Until now, it was unclear what these unknown genes coded.
“It turns out that these genes are incredibly important for adaptation,” Eichner said. “They contain immune response genes that help us to adapt and survive infections and plagues and viruses. They contain genes that are … very important in terms of predicting drug response.”
Eichner also said that some of the recently uncovered genes are even responsible for making human brains larger than those of other primates, providing insight into what makes humans unique.

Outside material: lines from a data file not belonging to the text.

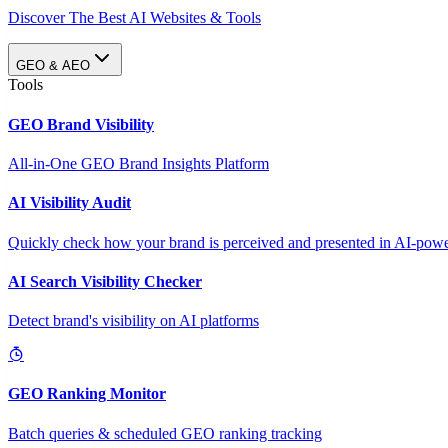
Discover The Best AI Websites & Tools
GEO & AEO
Tools
GEO Brand Visibility
All-in-One GEO Brand Insights Platform
AI Visibility Audit
Quickly check how your brand is perceived and presented in AI-power
AI Search Visibility Checker
Detect brand's visibility on AI platforms
GEO Ranking Monitor
Batch queries & scheduled GEO ranking tracking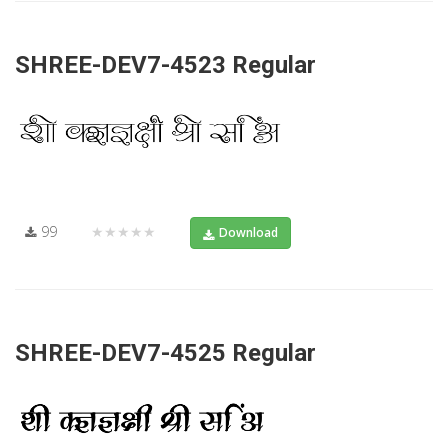
SHREE-DEV7-4523 Regular
99
★★★★★
Download
SHREE-DEV7-4525 Regular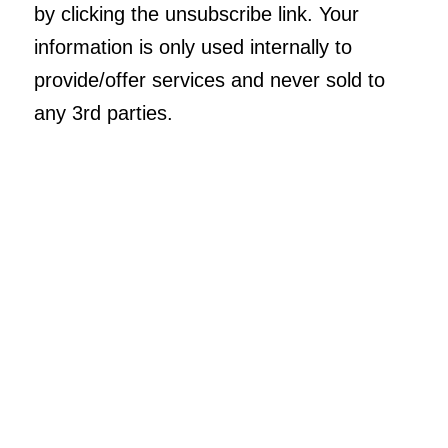
by clicking the unsubscribe link. Your
information is only used internally to
provide/offer services and never sold to
any 3rd parties.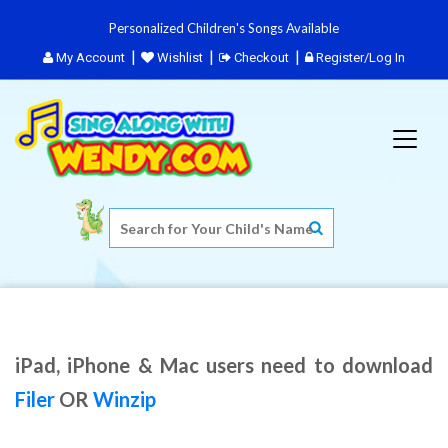
Personalized Children's Songs Available
My Account
Wishlist
Checkout
Register/Log In
iPad, iPhone & Mac users need to download
Filer
OR
Winzip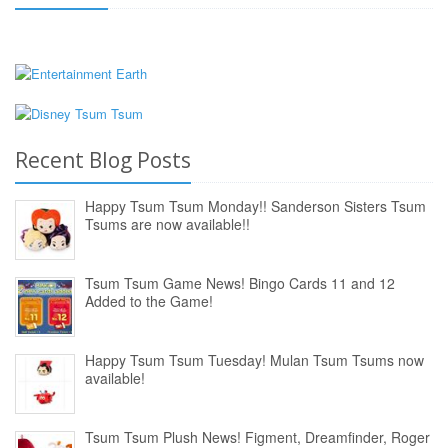
Recent Blog Posts
Happy Tsum Tsum Monday!! Sanderson Sisters Tsum
Tsums are now available!!
Tsum Tsum Game News! Bingo Cards 11 and 12
Added to the Game!
Happy Tsum Tsum Tuesday! Mulan Tsum Tsums now
available!
Tsum Tsum Plush News! Figment, Dreamfinder, Roger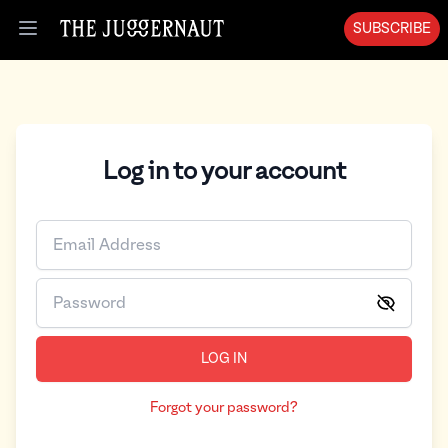
SUBSCRIBE
Open menu
Log in to your account
LOG IN
Forgot your password?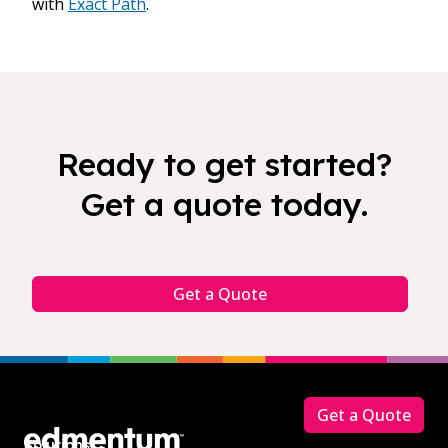
with
Exact Path
.
Ready to get started?
Get a quote today.
Get a Quote
Footer
Get a Quote
Solutions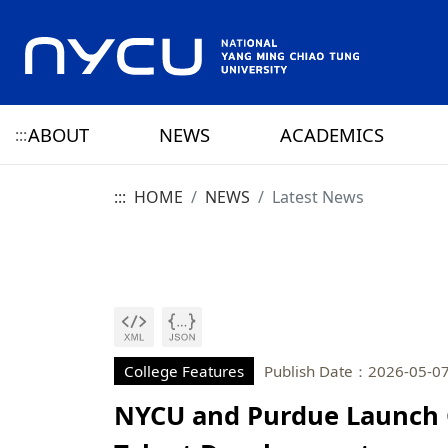
ABOUT
NEWS
ACADEMICS
:::
:::
HOME
NEWS
Latest News
ABOUT NYCU
Latest News
CAMPUS LIFE
RESEARCH HIGHLIGHTS
OFFICE OF THE PRESIDENT
HISTORY
NYCU ELITE
NYCU CALENDAR
RESEARCH CENTER
ADMINISTRATION 
PRESIDENT
YANG MING HISTO
SENIOR VICE PRESIDENT
CHIAO TUNG HISTO
CHIEF STRATEGY OFFICER
YANG MING CHIAO
HISTORY
College Features
Publish Date：2026-05-0
NYCU and Purdue Launch 
PRIVACY AND SECURITY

This remaining 8% of the human genome had stumped scientists for years because of its complexities. For one thing, it contained DNA regions with several repetitions, which made it challenging to string the DNA together in the correct order using previous sequencing methods.
The researchers relied on two DNA sequencing technologies that emerged over the past decade to bring this project to fruition: the Oxford Nanopore DNA sequencing method, which can sequence up to 1 million DNA letters at once but with some mistakes, and the PacBio HiFi DNA sequencing method, which can read 20,000 letters with 99.9% accuracy.
Sequencing DNA is like solving a jigsaw puzzle, Eichner said. Scientists must first break the DNA into smaller parts and then use sequencing machines to piece it together in the correct order. Previous sequencing tools could sequence only small sections of DNA at once.
With a 10,000-piece puzzle, it’s hard to correctly arrange small puzzle pieces when they look alike, much like it is to sequence small sections of repetitive DNA. But with a 500-piece puzzle, it’s much easier to arrange larger pieces — or, in this case, longer segments of DNA.
A second challenge was finding cells that contained only one genome.
Standard human cells contain two sets of DNA, a maternal copy and a paternal copy, but this team used DNA from a group of cells called a complete hydatidiform mole, which contains a duplicate of the paternal set of DNA. A complete hydatidiform mole is a rare complication of a pregnancy caused by the abnormal growth of cells that originate from the placenta. This approach simplifies the genome so that scientists need sequence only one set rather than two sets of DNA.
Because the research team used a duplicate set of DNA, the scientists were unable to sequence the Y chromosome originally. According to lead study author Adam Phillippy, the team has managed to sequence the Y chromosome using a different set of cells.
A complete set of 24 sequenced chromosomes is available on the University of Santa Cruz genome browser.
Decoding this gapless sequence has a high price. Phillippy, who is also head of the gene informatics section at the National Human Genome Research Institute, said that altogether, the project cost a few million dollars or more. But that’s a fraction of the almost $450 million that it cost the Human Genome Project to achieve its final sequence in 2003. And with new technology, sequencing is only getting cheaper.
For now, it’s still too costly and time-consuming for everyone to sequence their own genome. But research is underway that uses this genome to identify whether certain genetic differences are linked with specific cancers. Knowing the genetic variations could also allow doctors to better tailor treatments, said Michael Schatz, another researcher on the team and a professor of computer science and biology at Johns Hopkins University.
Phillippy said he hopes that within the next 10 years, sequencing individuals’ genomes can become a routine medical test that costs less than $1,000. His team continues to work toward that goal.
Charles Rotimi, scientific director of the National Human Genome Research Institute, said in a statement that this scientific achievement is “moving us closer to individualized medicine for all humanity.” Rotimi was not involved in the research.